Document
-- START --

[Bioc-devel] IRanges findOverlaps Result Different for Recent Update

Michael Lawrence lawrence.michael at gene.com
Thu Jan 15 20:59:07 CET 2015


My concern is mostly in user code not seen in Bioc svn. But perhaps the
partial sorting (by query) is sufficient for many of those.

On Thu, Jan 15, 2015 at 11:34 AM, Hervé Pagès <hpages at fredhutch.org> wrote:

> Hi guys,
>
> Indeed, the Hits object returned by findOverlaps() is not fully
> sorted anymore. Now it's sorted by query hit *only* and not by query
> hit *and* subject hit. Fully sorting a big Hits object has a high
> cost, both in terms of time and memory footprint. The partial
> sorting is *much* cheaper: it's done using a "tabulated sorting"
> algo implemented in C that works in linear time.

-- END --

What to work on
1. Summarize the findOverlaps thread in two sentences.
2. Please print the part of the findOverlaps thread starting with "My concern is" and going on through "in linear time.".

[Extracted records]
-- START --

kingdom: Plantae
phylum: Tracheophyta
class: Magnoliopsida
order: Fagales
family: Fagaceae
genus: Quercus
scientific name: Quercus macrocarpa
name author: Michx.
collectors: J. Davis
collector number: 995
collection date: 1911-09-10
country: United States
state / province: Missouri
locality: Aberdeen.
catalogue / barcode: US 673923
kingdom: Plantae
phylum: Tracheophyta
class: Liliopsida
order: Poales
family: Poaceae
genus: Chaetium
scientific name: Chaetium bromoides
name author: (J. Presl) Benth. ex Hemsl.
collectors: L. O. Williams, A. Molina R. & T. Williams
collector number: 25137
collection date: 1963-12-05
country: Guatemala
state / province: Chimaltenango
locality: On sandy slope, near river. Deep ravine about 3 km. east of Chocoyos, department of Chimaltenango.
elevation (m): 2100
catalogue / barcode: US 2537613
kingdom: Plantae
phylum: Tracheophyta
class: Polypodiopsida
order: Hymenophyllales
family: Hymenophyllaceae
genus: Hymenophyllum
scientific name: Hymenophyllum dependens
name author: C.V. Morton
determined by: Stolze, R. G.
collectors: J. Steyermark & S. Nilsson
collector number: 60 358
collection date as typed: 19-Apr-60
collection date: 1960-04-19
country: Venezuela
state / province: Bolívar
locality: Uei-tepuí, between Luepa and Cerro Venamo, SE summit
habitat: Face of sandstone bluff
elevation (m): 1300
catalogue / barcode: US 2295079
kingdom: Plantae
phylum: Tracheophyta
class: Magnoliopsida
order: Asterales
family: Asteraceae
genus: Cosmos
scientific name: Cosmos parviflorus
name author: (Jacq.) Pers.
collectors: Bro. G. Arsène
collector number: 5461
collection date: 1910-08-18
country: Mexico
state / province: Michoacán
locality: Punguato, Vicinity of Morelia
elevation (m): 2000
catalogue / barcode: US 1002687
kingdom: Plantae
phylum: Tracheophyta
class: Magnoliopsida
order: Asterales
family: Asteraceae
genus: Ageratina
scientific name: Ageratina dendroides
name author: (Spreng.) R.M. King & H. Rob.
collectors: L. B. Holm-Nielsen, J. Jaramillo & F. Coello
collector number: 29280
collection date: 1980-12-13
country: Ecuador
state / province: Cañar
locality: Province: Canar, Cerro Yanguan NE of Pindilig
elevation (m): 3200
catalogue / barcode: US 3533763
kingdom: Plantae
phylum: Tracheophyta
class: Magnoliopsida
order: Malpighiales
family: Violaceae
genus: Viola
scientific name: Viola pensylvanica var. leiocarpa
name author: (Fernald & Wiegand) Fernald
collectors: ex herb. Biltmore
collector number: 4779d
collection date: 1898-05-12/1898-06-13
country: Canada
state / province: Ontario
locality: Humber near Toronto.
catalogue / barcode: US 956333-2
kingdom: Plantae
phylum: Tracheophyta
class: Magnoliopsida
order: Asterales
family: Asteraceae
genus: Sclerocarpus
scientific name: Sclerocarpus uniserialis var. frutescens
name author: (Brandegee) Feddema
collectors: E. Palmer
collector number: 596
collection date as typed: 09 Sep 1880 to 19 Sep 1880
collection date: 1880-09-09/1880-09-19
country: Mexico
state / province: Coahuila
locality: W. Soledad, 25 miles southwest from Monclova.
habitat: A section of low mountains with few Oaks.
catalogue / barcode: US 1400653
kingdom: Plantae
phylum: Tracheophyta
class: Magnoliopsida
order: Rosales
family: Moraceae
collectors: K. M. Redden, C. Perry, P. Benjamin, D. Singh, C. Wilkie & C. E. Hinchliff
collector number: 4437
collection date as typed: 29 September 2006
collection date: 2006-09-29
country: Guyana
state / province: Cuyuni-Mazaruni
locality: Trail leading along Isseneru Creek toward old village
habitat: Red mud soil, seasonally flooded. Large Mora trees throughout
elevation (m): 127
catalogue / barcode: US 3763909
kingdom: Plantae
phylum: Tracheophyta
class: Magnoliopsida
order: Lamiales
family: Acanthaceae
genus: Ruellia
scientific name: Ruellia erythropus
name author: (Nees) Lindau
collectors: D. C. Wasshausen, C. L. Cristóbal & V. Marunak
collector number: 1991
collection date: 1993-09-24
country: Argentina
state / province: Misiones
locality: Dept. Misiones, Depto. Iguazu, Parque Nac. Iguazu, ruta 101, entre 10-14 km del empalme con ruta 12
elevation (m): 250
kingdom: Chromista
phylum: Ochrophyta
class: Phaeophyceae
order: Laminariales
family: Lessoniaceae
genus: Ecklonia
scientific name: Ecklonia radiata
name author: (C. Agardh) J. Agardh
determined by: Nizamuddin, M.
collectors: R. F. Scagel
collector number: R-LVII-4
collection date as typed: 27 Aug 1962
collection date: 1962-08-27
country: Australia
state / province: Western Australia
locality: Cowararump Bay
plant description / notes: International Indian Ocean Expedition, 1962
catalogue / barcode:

-- END --

Results
1. Hervé Pagès explains that the Hits object returned by findOverlaps() is now sorted by query hit only, not by both query and subject hit, because fully sorting a big Hits object is costly in time and memory while the partial sorting uses a linear-time "tabulated sorting" algorithm in C. Michael Lawrence replies that the main concern is user code not seen in Bioc svn, though the partial sorting may be sufficient for many such cases.

2.
My concern is mostly in user code not seen in Bioc svn. But perhaps the
partial sorting (by query) is sufficient for many of those.

On Thu, Jan 15, 2015 at 11:34 AM, Hervé Pagès <hpages at fredhutch.org> wrote:

> Hi guys,
>
> Indeed, the Hits object returned by findOverlaps() is not fully
> sorted anymore. Now it's sorted by query hit *only* and not by query
> hit *and* subject hit. Fully sorting a big Hits object has a high
> cost, both in terms of time and memory footprint. The partial
> sorting is *much* cheaper: it's done using a "tabulated sorting"
> algo implemented in C that works in linear time.